There is soul in the eyes of others. There is beauty in the simple lines of shadows on pavement or the oily puddles making rainbows in a parking lot. I can picture these beautiful photographs in my mind right now. But, instead of creating them, I often find myself snapping a selfie. These selfies are rarely good enough to share so they end up living in my phone, collecting digital dust.  

A few weeks ago, through Generation Justice, I met Miguel Gandert. Miguel is a renowned New Mexican photographer.His culture-rich images are exquisite and familiar. During his lecture, Miguel mentioned that more pictures have been taken in the last few years than during the entire history of photography.
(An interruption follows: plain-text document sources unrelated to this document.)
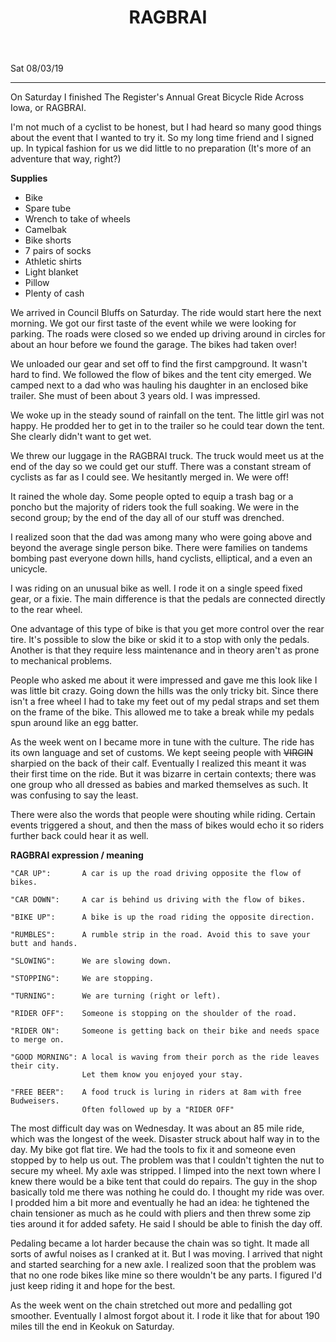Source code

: #+TITLE: RAGBRAI
Sat 08/03/19
--------------------------------------------------------------------------------

[[file:../../images/ragbrai-crowd.jpg]]

On Saturday I finished The Register's Annual Great Bicycle Ride Across Iowa, or RAGBRAI. 

I'm not much of a cyclist to be honest, but I had heard so many good things about the event that I wanted to try it. 
So my long time friend and I signed up. In typical fashion for us we did little to no preparation (It's more of an adventure that way, right?)

**Supplies**

+ Bike
+ Spare tube
+ Wrench to take of wheels
+ Camelbak
+ Bike shorts
+ 7 pairs of socks
+ Athletic shirts
+ Light blanket
+ Pillow
+ Plenty of cash

We arrived in Council Bluffs on Saturday. The ride would start here the next morning.
We got our first taste of the event while we were looking for parking. 
The roads were closed so we ended up driving around in circles for about an hour before we found the garage. The bikes had taken over!

We unloaded our gear and set off to find the first campground.
It wasn't hard to find. We followed the flow of bikes and the tent city emerged. We camped next to a dad who was hauling his daughter in an enclosed bike trailer. She must of been about 3 years old.
I was impressed.

We woke up in the steady sound of rainfall on the tent. The little girl was not happy. He prodded her to get in to the trailer so he could tear down the tent. She clearly didn't want to get wet.

We threw our luggage in the RAGBRAI truck. The truck would meet us at the end of the day so we could get our stuff.
There was a constant stream of cyclists as far as I could see. We hesitantly merged in. We were off!

It rained the whole day. Some people opted to equip a trash bag or a poncho but the majority of riders took the full soaking. We were in the second group; by the end of the day all of our stuff
was drenched.

I realized soon that the dad was among many who were going above and beyond the average single person bike. There were families on tandems bombing past everyone down hills, hand cyclists, elliptical, and a even an unicycle.

I was riding on an unusual bike as well. I rode it on a single speed fixed gear, or a fixie.
The main difference is that the pedals are connected directly to the rear wheel.

One advantage of this type of bike is that you get more control over the rear tire. It's possible to slow the bike or skid it to a stop with only the pedals.
Another is that they require less maintenance and in theory aren't as prone to mechanical problems.

People who asked me about it were impressed and gave me this look like I was little bit crazy.
Going down the hills was the only tricky bit. Since there isn't a free wheel I had to take my feet out of my pedal straps and set them on the frame of the bike. 
This allowed me to take a break while my pedals spun around like an egg batter.

[[file:../../images/me-bike-ragbrai.jpg]]

As the week went on I became more in tune with the culture. The ride has its own language and set of customs.
We kept seeing people with ++VIRGIN++ sharpied on the back of their calf.
Eventually I realized this meant it was their first time on the ride.
But it was bizarre in certain contexts; there was one group who all dressed as babies and marked themselves as such.
It was confusing to say the least.

There were also the words that people were shouting while riding. 
Certain events triggered a shout, and then the mass of bikes would echo it so riders further back could hear it as well.

*RAGBRAI expression / meaning*
#+BEGIN_SRC Fundamental
"CAR UP":       A car is up the road driving opposite the flow of bikes.

"CAR DOWN":     A car is behind us driving with the flow of bikes.

"BIKE UP":      A bike is up the road riding the opposite direction.

"RUMBLES":      A rumble strip in the road. Avoid this to save your butt and hands.

"SLOWING":      We are slowing down.

"STOPPING":     We are stopping.

"TURNING":      We are turning (right or left).

"RIDER OFF":    Someone is stopping on the shoulder of the road.

"RIDER ON":     Someone is getting back on their bike and needs space to merge on.

"GOOD MORNING": A local is waving from their porch as the ride leaves their city.
                Let them know you enjoyed your stay.

"FREE BEER":    A food truck is luring in riders at 8am with free Budweisers.
                Often followed up by a "RIDER OFF"
#+END_SRC
The most difficult day was on Wednesday. It was about an 85 mile ride, which was the longest of the week.
Disaster struck about half way in to the day. My bike got flat tire. 
We had the tools to fix it and someone even stopped by to help us out.
The problem was that I couldn't tighten the nut to secure my wheel. My axle was stripped.
I limped into the next town where I knew there would be a bike tent that could do repairs. 
The guy in the shop basically told me there was nothing he could do. I thought my ride was over. 
I prodded him a bit more and eventually he had an idea: he tightened the chain tensioner as much as he could with 
pliers and then threw some zip ties around it for added safety. He said I should be able to finish the day off.

[[file:../../images/bike-hack.jpg]]

Pedaling became a lot harder because the chain was so tight. It made all sorts of awful noises as I cranked at it. But I was moving.
I arrived that night and started searching for a new axle. I realized soon that the problem was that no one rode bikes
like mine so there wouldn't be any parts.
I figured I'd just keep riding it and hope for the best.

As the week went on the chain stretched out more and pedalling got smoother. Eventually I almost forgot about it.
I rode it like that for about 190 miles till the end in Keokuk on Saturday.

[[file:../../images/ragbrai-finish.jpg]]

 #+BEGIN_EXPORT html
<script type="text/javascript">
const postNum = 9;
</script>
 #+END_EXPORT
This is because we take pictures of everything: our food, our nails, our coffee cups. Many of us take a selfie a day.

Miguel’s words stuck with me. I began to take stock of the images I have been creating lately. And many of them were of the same ilk: done quickly out of habit, then abandoned.

But my quick little selfies and snapshots don’t mean much to me and they’re often bad photography. It could be because they’re not honest. I’m capturing images of myself not as I am in real life, or even in the moment. There is a strange disconnect between myself and my selfies.
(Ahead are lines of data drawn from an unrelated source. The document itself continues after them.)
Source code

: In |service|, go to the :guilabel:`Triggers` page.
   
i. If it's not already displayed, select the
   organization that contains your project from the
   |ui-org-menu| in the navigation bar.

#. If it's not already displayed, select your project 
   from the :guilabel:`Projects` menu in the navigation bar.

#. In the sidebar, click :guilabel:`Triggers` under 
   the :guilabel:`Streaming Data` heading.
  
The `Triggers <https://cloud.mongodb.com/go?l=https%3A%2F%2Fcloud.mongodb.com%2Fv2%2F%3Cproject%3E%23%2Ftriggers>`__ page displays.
For example, I’ve often stopped what I am doing and begged my son to “take a selfie with mommy!” The poor guy is usually miserable looking while I affect a strange, uber-happy persona; raised eyebrows and a cheshire cat smile. It comes off as forced and a little bit deranged.

I Imagine if I took the same time and intention and used it to compose beautiful images of my environments. What if I studied the shadow of a building with the same effort I do the shadows under my eyes?

I love photography. I love the way an image can arrest my attention and induce instant emotion. For me, there was always something comforting about developing film or taking shot after shot to capture a split second in time.

These are the moments I relish, the moments which actually tell a story.

And that is the essence of my frustration. I’m not telling a story when I turn the camera on myself. My story is what I see in the world; the saffron sunset after a rainy day, the leaves of a tree flapping  a mad dance in the breeze. It’s so much more interesting than “Kateri sitting in her living room” or “Kateri sitting in her car.”

Perhaps what I’m frustrated with is my own narcissism. But what is more self-gratifying than being proud of your own piece of work? I guess what I want is to be more…like myself. My real self: Kateri who takes time to consider the story an image tells and creates, not out of boredom, but out of the love of her craft and her surroundings.